A heart filled with gratitude leaves no room for discontentment.
Why is it that a two-year-old is often happier playing in the box a toy came in rather than playing with the actual toy? Why is it that children living in poverty in third-world countries seem happier and more content than kids in wealthy nations? Because neither is caught in the trap of comparisons. They don’t know what they are missing out on. They are simply grateful.
Don’t Raise Ugly Kids
Gratitude is really, really attractive. A child who is genuinely grateful makes you want to do anything for her, and that is true of adults as well. As parents, we’ve all experienced those wonderful, sweet, humbling moments when our children look at us with eyes filled with gratitude for something we’ve done for them. At that moment, they are the most beautiful, most precious children they could ever be. And sadly, most of us have had the opposite experience—seeing a child open a present and acting ungrateful. There are few things uglier than that. The child’s attitude was so ugly, you may have threatened to return all the birthday or Christmas gifts as a reaction to the lack of gratitude.

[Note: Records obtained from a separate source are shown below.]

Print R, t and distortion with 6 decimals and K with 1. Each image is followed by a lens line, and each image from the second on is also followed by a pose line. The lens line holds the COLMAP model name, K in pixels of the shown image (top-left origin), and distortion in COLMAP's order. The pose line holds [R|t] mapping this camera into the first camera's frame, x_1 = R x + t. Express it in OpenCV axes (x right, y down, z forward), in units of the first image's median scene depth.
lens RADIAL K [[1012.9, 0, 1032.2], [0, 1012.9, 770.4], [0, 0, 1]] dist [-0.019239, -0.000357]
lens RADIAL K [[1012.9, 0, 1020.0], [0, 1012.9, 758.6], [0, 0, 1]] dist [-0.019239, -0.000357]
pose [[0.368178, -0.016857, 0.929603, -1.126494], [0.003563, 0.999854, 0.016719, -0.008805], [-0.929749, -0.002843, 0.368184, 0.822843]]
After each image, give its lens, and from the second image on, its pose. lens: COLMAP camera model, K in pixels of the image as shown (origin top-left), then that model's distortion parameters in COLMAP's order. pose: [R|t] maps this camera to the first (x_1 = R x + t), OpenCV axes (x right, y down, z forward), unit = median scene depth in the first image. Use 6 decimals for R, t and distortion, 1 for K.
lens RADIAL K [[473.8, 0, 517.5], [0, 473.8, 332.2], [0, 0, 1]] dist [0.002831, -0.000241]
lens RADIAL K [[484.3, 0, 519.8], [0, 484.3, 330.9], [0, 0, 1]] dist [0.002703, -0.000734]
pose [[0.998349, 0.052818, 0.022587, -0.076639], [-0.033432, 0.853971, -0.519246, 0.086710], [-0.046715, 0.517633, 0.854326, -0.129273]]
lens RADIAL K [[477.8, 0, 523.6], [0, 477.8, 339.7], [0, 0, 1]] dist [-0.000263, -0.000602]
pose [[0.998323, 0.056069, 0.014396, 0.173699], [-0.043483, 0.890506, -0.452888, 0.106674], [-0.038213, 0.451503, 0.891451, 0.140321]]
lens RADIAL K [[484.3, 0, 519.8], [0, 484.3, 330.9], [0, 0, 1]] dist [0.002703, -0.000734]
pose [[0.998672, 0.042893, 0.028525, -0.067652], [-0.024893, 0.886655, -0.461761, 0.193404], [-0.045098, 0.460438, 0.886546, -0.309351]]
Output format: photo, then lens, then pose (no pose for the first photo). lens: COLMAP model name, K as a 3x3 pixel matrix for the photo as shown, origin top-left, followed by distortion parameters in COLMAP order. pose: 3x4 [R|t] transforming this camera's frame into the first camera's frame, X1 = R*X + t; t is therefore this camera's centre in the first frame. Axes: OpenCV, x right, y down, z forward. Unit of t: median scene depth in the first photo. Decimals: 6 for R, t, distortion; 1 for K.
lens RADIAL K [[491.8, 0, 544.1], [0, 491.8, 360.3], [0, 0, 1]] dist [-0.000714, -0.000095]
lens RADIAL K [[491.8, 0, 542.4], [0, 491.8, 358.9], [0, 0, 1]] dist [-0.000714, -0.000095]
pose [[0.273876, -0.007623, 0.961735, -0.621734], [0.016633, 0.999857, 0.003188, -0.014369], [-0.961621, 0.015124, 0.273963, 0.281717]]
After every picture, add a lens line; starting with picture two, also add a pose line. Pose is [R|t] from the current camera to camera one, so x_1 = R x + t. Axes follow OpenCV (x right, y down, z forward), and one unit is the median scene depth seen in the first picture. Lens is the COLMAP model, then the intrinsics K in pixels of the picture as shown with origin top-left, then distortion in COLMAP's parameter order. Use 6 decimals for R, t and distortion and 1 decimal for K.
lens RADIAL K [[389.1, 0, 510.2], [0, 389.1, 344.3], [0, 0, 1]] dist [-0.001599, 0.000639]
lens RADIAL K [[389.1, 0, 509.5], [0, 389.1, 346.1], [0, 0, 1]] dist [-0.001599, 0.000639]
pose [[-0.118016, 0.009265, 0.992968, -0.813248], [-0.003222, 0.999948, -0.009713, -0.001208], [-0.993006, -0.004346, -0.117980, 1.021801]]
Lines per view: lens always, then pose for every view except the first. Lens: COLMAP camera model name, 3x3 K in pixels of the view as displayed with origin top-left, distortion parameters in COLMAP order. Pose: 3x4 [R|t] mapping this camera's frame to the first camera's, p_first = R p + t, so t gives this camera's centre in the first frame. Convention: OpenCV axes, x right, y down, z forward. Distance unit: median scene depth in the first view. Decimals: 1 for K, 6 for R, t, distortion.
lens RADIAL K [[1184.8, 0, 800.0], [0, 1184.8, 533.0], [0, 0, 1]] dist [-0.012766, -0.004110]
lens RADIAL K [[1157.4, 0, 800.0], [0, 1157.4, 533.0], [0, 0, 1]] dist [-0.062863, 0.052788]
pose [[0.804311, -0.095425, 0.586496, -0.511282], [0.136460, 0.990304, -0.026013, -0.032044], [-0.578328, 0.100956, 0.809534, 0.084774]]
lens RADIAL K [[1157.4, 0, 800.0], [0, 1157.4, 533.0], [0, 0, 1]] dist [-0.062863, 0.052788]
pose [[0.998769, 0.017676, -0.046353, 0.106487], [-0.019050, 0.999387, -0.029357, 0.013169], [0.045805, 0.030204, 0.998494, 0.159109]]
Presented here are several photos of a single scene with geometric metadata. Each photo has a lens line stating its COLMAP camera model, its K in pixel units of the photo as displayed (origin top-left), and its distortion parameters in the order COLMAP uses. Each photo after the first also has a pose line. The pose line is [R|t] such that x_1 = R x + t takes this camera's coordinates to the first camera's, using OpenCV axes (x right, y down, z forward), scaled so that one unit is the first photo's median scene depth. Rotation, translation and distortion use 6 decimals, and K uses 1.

My friend Zig Ziglar used to say you have to develop an attitude of gratitude. You have to learn to count your blessings. Have you ever thought about what you would pay for an eye if yours were put out? Have you ever thought about what you would pay to replace one of those amazing things you have at the end of each arm—that miraculous machine called a hand? We all have things to count as blessings, but we also have a tendency to lose our sense of awe and our sense of gratitude. Make sure your heart is full of gratitude for the blessings in your own life. Let your children witness this in you, and they will want to respond with gratitude for the blessings in their own lives.